Data for this task: Begin

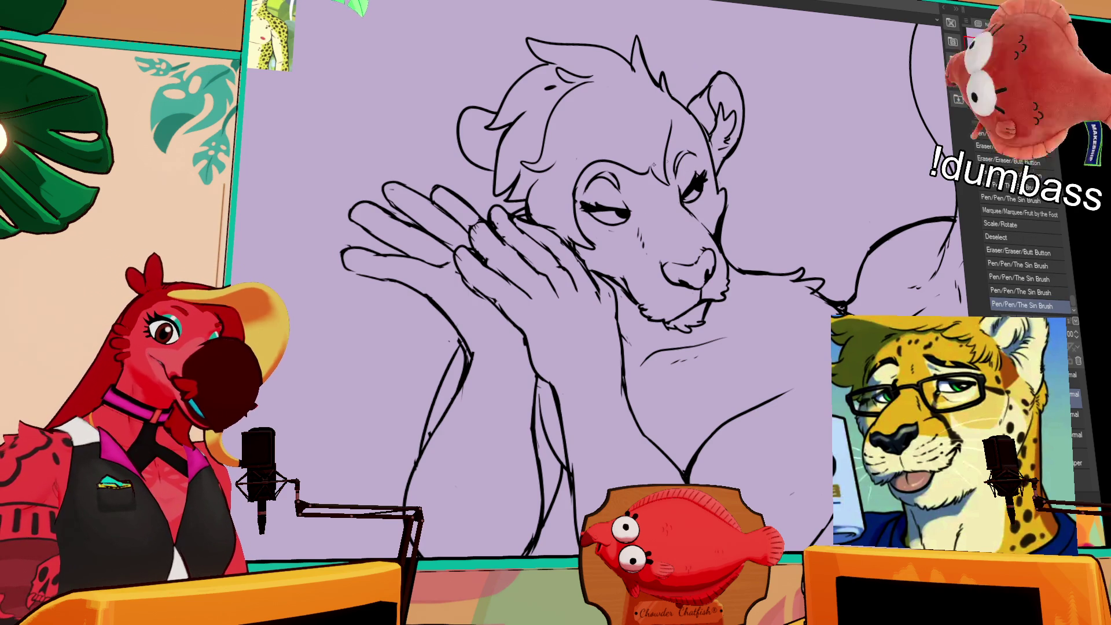
key(e)
mouse_move(604, 181)
mouse_down()
mouse_move(618, 193)
mouse_move(687, 158)
mouse_up()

Data for this task: End

Print exactly the lines between the line with "mouse_move(604, 181)" and the final line of the records above, both included.

mouse_move(604, 181)
mouse_down()
mouse_move(618, 193)
mouse_move(687, 158)
mouse_up()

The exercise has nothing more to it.